1. Field of the Invention
The present invention relates to sensors for detecting an analyte in liquid using SAW elements (surface acoustic wave elements), and also relates to devices for detecting an analyte in liquid including such sensors. More specifically, the present invention relates to sensors for detecting an analyte in liquid, each sensor includes at least one SAW element mounted on a base substrate via a bump electrode, and also relates to devices for detecting an analyte in liquid with the sensors.
2. Description of the Related Art
Various types of sensors for detecting analytes in liquids have been disclosed in the past.
For example, Japanese Unexamined Patent Application Publication No. 63-250560 (Patent Document 1) discloses a sensor for detecting an analyte in liquid using a surface acoustic wave. FIG. 23 is a schematic front cross-sectional view for illustrating the sensor disclosed in Patent Document 1.

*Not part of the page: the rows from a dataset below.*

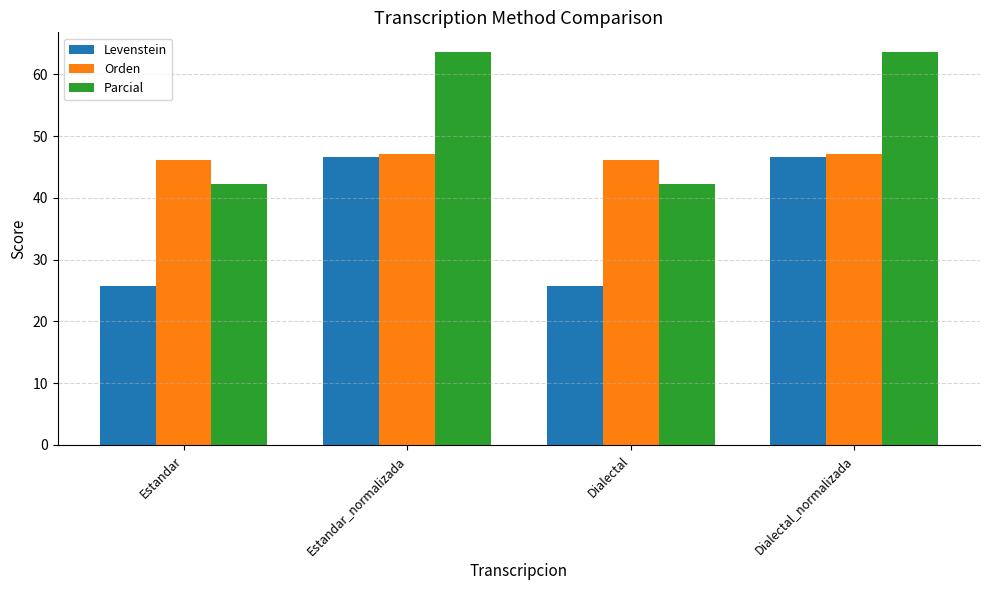

Which series has the widest spread of values?

Parcial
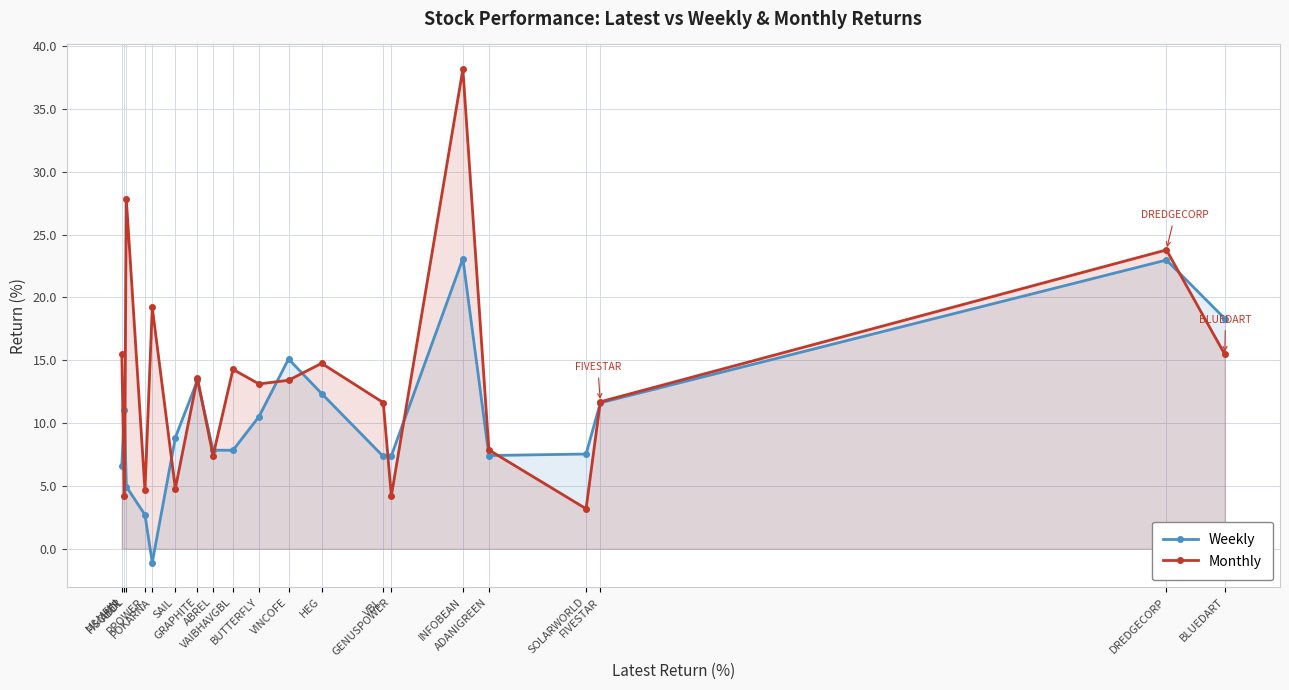

Which series has the largest total across all categories?

Monthly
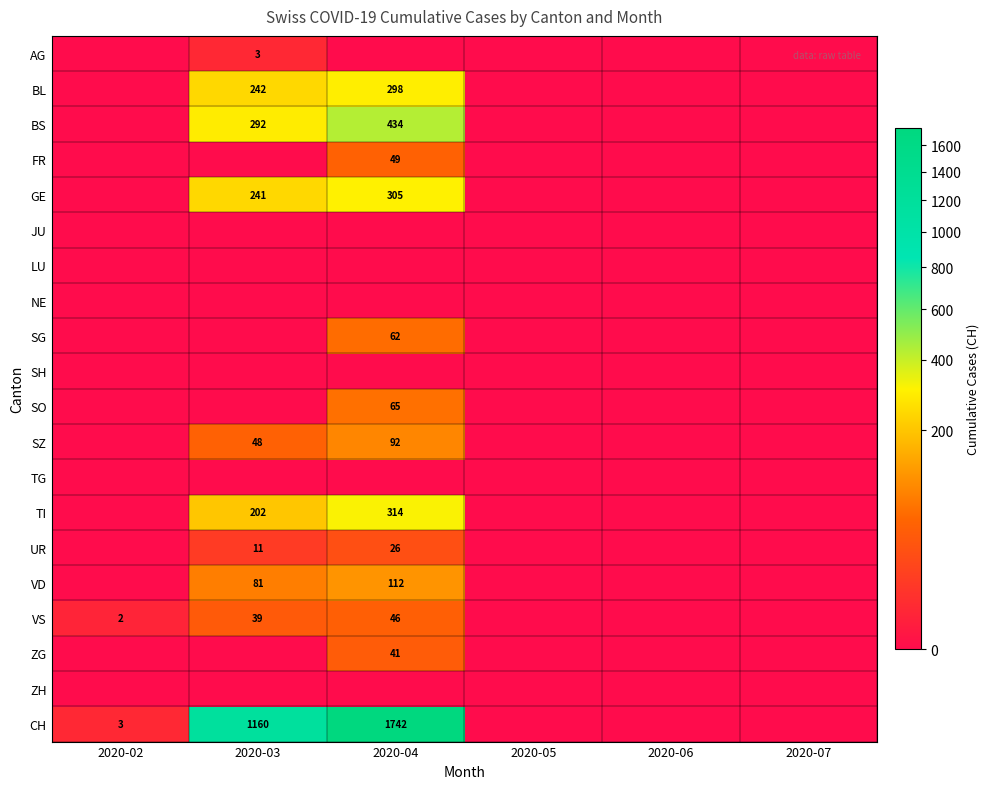

True or false: BS has a value of 694 at 2020-04.

False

A sensor 102 for detecting an analyte in liquid is immersed in a solution 101 containing an analyte. The sensor 102 is defined by a surface acoustic wave element. In other words, the sensor 102 includes a rectangular plate-like piezoelectric substrate 103, an input IDT electrode 104, and an output IDT electrode 105. The input IDT electrode 104 and the output IDT electrode 105 are arranged on the same surface of the piezoelectric substrate 103 with a predetermined distance therebetween. In addition, a membrane 106 for adsorbing an analyte is arranged between the input IDT electrode 104 and the output IDT electrode 105. A surface acoustic wave is excited in the piezoelectric substrate 103 by applying an alternating voltage to the input IDT electrode 104. The excited surface acoustic wave propagates toward the output IDT electrode 105. At the output IDT electrode 105, an electric signal based on the propagated surface wave is extracted. Since the membrane 106 adsorbs the analyte, the load to the surface of the piezoelectric substrate 103 due to the membrane 106 is changed when the analyte is present. Consequently, the propagating surface acoustic wave is modified by the presence of the analyte and, therefore, the output extracted from the output IDT electrode 105 is changed. Thus, the detection of the analyte and the measurement of concentration thereof are enabled.
However, in the measurement method using the sensor 102 for detecting an analyte in liquid, the sensor 102 must be immersed in a liquid 101. Therefore, when the amount of the liquid 101 containing the analyte is small, the analyte in the liquid cannot be detected.
Further, even if a large amount of a liquid is prepared, the measurement cost is disadvantageously high when the liquid is expensive.
In addition, in the sensor 102 for detecting an analyte in liquid, a liquid 101 adheres not only to regions where the surface acoustic wave propagates but also to regions where electrode pads or bonding wires, which are connected to the IDT electrodes 103 and 104, are disposed. Therefore, the electrical characteristic is disadvantageously changed so as to deteriorate the detection accuracy.
On the other hand, Japanese Unexamined Patent Application Publication No. 5-45339 (Patent Document 2) discloses a method for measuring an analyte in liquid without immersing a sensor for detecting an analyte in liquid.
In the sensor of Patent Document 2, an IDT electrode is disposed on a first principle surface of a piezoelectric substrate, and a measuring pond for receiving a liquid containing an analyte is formed on a second principle surface of the piezoelectric substrate, which is the opposite side of the first principle surface. Here, a liquid is injected into the measuring pond provided on the second principle surface, and the measurement is performed. Thus, it is not necessary to immerse the entire sensor in the liquid. Furthermore, since the IDT electrode is not brought into contact with the liquid, the electrical characteristic is not substantially changed.
As described above, in the sensor disclosed in Patent Document 2 for detecting an analyte in liquid, a large amount of liquid is not necessary. In addition, the liquid negligibly adheres to the IDT electrode.
However, in the sensor disclosed in Patent Document 2, a liquid containing an analyte is present on the second principle surface of the piezoelectric substrate. On the other hand, a surface acoustic wave propagates on the first principle surface of the piezoelectric substrate, namely, the surface acoustic wave propagates extremely close to the surface of the principle surface on which the IDT electrode is disposed. Therefore, when a solution is applied to the second principle surface, the surface acoustic wave propagating on the first principle surface is not substantially influenced by the change caused by the presence of the solution. Therefore, in the sensor disclosed in Patent Document 2, the detection accuracy cannot be sufficiently increased.
In addition, in the sensor disclosed in Patent Document 2, energy disperses not only to near the surface of the piezoelectric substrate but also to a certain depth of the piezoelectric substrate. The leak component of a propagating SH wave causes noise, and therefore, the measurement accuracy is disadvantageously decreased.